Safety tips for journalist in light of recent shooting

The young, up-and-coming reporter out of the University of Central Florida, is the most recent journalist to be killed on the job.

19 year-old Keith Melvin Moses killed one woman, Nathacha Augustin, 38 (correction from package), around 11 a.m., Wednesday. Spectrum 13 reporters Dylan Lyons and Jesse Walden arrived to report on the murder, when the killer returned to the crime scene and shot at the two around 4 p.m.. After shooting at the reporters, he went into a nearby home and shot a girl and her mother, killing the nine year-old. Moses killed three in total.

Not the First Time

A similar situation occurred in Oklahoma in 2015, when KFOR reporters Abby Broyles and photojournalist Gene Rickman were shot at as they covered an unrelated criminal investigation. Fortunately, nobody was hurt and the shooter was arrested.

Mugshot of the shooter, Bobbie Meeks, who attacked Abby Broyles and Gene Rickman in 2015. (picture courtesy of Natalie Hughes)

Tips for Young Journalists

“We’re on the front lines when we have to go out in these situations and report,” Natalie Hughes, news director at NewsChannel 4. “One of your best safety measures is a discussion with your news director before you take the job, chances are is that if you are a young journalist, they are going to be asking you to be a multimedia journalist (A multimedia journalist is a newer form of journalism where the reporter creates stories about a topic on multiple platforms, including broadcast, web stories and print.

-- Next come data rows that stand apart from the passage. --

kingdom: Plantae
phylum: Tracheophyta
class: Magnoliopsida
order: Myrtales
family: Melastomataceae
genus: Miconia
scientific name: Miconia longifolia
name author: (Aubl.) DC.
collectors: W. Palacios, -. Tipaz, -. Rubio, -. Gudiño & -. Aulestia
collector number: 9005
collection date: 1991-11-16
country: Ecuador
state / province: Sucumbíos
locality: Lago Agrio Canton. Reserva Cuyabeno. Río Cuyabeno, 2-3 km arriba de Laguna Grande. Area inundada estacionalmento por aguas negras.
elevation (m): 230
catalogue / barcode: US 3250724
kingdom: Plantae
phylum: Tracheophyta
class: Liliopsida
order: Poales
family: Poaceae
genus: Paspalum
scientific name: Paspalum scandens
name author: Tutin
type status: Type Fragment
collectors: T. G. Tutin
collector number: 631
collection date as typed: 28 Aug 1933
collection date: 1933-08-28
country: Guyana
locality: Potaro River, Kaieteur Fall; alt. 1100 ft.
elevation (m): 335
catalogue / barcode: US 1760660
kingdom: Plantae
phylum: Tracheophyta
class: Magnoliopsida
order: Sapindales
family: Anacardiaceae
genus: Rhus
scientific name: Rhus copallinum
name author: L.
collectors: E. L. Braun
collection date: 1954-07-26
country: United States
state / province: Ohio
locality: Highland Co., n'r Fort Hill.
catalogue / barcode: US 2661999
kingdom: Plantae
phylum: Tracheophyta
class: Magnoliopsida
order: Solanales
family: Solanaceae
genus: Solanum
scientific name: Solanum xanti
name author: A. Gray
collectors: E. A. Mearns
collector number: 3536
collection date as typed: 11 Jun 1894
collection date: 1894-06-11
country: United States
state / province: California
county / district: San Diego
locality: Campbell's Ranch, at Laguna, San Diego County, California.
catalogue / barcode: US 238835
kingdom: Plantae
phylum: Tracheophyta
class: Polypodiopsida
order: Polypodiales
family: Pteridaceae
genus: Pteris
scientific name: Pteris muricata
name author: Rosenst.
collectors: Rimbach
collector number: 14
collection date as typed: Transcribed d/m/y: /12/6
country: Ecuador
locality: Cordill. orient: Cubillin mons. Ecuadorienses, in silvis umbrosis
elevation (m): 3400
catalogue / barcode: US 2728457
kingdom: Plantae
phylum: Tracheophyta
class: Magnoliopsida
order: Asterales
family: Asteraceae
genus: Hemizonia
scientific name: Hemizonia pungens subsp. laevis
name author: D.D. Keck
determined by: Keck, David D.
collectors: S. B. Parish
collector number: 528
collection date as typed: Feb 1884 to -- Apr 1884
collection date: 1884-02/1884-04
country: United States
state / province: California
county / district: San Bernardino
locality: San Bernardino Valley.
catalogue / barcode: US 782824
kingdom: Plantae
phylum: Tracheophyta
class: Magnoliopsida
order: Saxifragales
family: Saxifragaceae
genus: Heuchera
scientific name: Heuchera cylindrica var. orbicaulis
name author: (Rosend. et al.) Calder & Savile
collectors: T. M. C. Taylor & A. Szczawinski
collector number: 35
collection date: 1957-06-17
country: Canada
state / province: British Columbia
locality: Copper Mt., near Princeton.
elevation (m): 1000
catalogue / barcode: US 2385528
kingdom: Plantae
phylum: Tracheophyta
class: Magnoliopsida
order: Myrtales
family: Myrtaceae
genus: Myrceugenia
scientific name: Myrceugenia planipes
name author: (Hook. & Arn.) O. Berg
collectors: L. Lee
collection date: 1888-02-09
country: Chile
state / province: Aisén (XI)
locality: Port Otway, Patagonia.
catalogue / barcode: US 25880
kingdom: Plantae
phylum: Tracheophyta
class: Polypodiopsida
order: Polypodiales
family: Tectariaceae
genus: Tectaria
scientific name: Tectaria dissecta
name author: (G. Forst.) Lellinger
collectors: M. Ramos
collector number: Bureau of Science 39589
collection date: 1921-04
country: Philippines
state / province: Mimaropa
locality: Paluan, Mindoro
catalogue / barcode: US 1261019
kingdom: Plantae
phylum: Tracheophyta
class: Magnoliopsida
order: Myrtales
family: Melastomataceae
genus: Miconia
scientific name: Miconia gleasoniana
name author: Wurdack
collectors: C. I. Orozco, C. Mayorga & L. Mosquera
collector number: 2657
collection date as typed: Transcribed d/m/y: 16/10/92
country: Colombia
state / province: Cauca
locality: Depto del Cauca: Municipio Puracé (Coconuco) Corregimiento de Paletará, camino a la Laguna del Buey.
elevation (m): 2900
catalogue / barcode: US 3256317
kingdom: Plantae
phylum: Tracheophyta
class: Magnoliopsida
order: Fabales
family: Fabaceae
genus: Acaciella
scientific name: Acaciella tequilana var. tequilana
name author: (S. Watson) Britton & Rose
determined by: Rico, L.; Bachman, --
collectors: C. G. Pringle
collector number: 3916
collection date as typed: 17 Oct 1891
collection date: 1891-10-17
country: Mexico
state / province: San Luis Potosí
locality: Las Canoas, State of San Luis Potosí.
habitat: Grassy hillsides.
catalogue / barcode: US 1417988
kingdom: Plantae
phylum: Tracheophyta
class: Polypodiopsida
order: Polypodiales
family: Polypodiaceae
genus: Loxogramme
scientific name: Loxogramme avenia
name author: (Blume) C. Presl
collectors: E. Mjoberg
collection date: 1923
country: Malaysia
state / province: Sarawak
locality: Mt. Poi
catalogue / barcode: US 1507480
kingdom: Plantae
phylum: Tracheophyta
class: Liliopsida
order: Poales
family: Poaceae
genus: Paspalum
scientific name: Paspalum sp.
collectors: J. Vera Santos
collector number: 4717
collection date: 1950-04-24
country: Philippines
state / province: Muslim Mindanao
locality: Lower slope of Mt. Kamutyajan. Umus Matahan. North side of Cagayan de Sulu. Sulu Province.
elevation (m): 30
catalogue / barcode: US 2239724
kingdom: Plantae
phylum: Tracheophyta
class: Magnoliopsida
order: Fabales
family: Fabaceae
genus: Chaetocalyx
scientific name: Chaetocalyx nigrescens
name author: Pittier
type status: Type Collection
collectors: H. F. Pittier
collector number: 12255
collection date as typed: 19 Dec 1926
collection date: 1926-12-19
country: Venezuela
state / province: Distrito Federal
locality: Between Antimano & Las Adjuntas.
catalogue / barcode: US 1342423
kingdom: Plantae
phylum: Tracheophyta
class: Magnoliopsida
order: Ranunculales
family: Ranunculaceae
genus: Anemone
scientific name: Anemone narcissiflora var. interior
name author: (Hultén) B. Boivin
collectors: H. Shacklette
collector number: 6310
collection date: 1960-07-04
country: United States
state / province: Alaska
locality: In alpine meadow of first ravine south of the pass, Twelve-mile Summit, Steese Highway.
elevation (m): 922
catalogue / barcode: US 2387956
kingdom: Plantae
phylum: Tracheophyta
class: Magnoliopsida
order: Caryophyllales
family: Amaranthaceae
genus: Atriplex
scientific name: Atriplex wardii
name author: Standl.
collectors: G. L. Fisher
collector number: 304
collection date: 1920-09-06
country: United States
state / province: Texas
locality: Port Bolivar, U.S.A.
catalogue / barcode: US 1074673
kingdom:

You need to get their guarantee and make sure they don’t send you to report in the middle of the night, alone for example,” she said.

“It’s scary to be out there all by yourself and no one really knows where you are,” said UCentral Media’s anchor, Jocelyn Schifferdecker, which is why she stressed the importance of communicating with your team at the desk and to be aware of your surroundings.

The keys to being safe while reporting are: communication, awareness, teaming up. Staying in contact with your news team is helpful so that nobody has to worry and that the reporter is safe. Being aware of the people and area around you will help with a fast reaction to any outward stimuli. Keep your head on a swivel. Teaming up and having at least one other person is beneficial because it allows one person to focus on the production and reporting while another is aware, according to Jocelyn Schifferdecker.